## TASK ITEM:
Copy every line of the rows below word for word, leaving out the pictures.

## INPUT DATA:
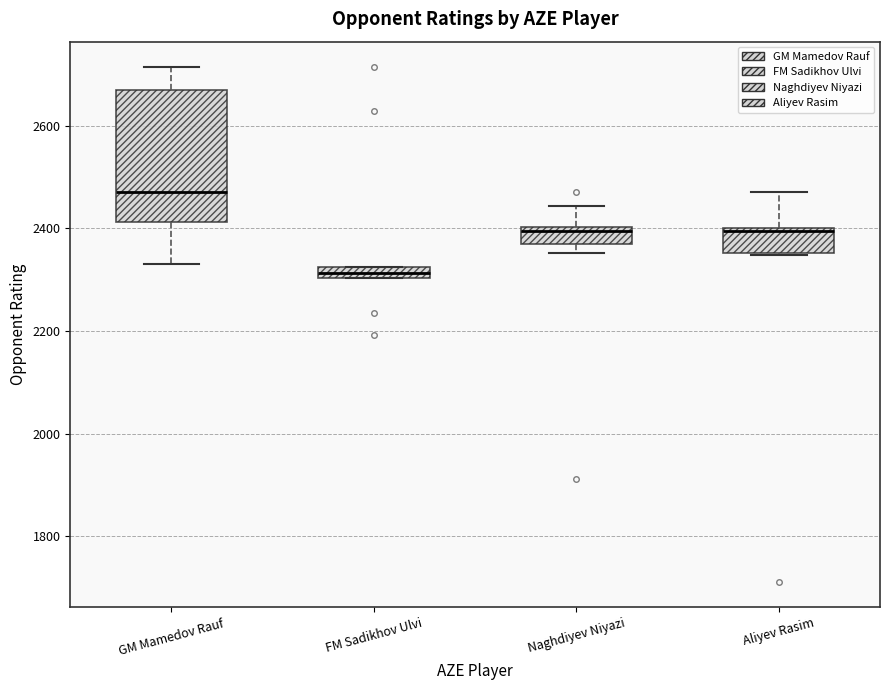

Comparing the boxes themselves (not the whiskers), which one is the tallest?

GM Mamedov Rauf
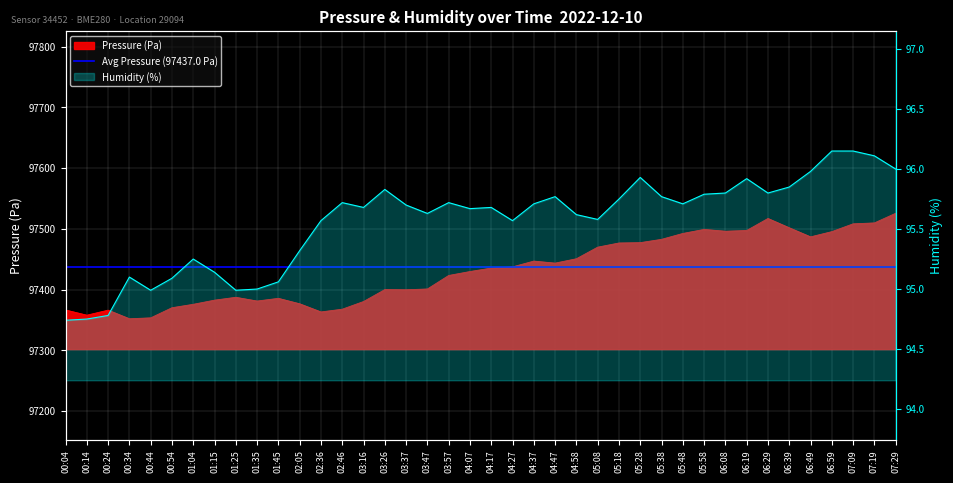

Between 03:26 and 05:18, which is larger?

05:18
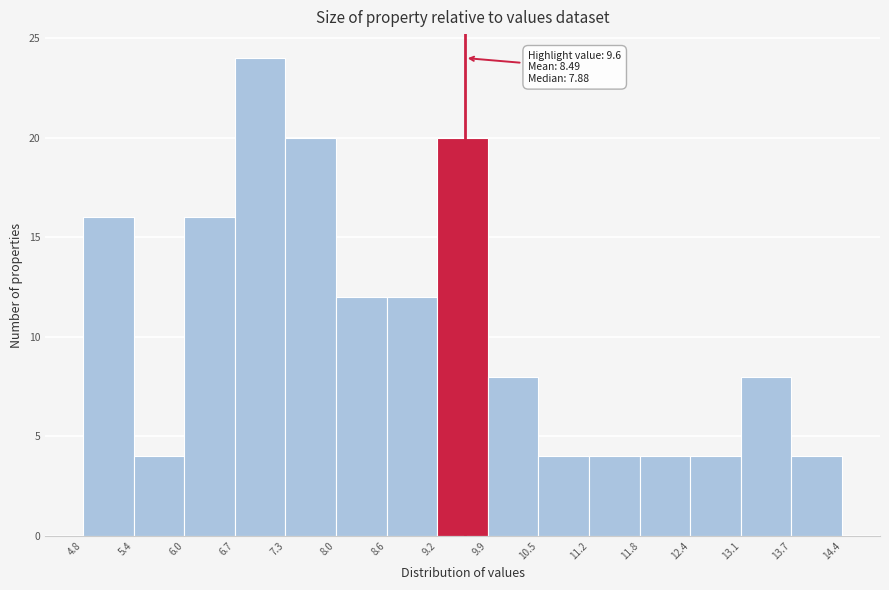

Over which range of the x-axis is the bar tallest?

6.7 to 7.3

## ANSWER:
Comparing the boxes themselves (not the whiskers), which one is the tallest?

GM Mamedov Rauf

Between 03:26 and 05:18, which is larger?

05:18

Over which range of the x-axis is the bar tallest?

6.7 to 7.3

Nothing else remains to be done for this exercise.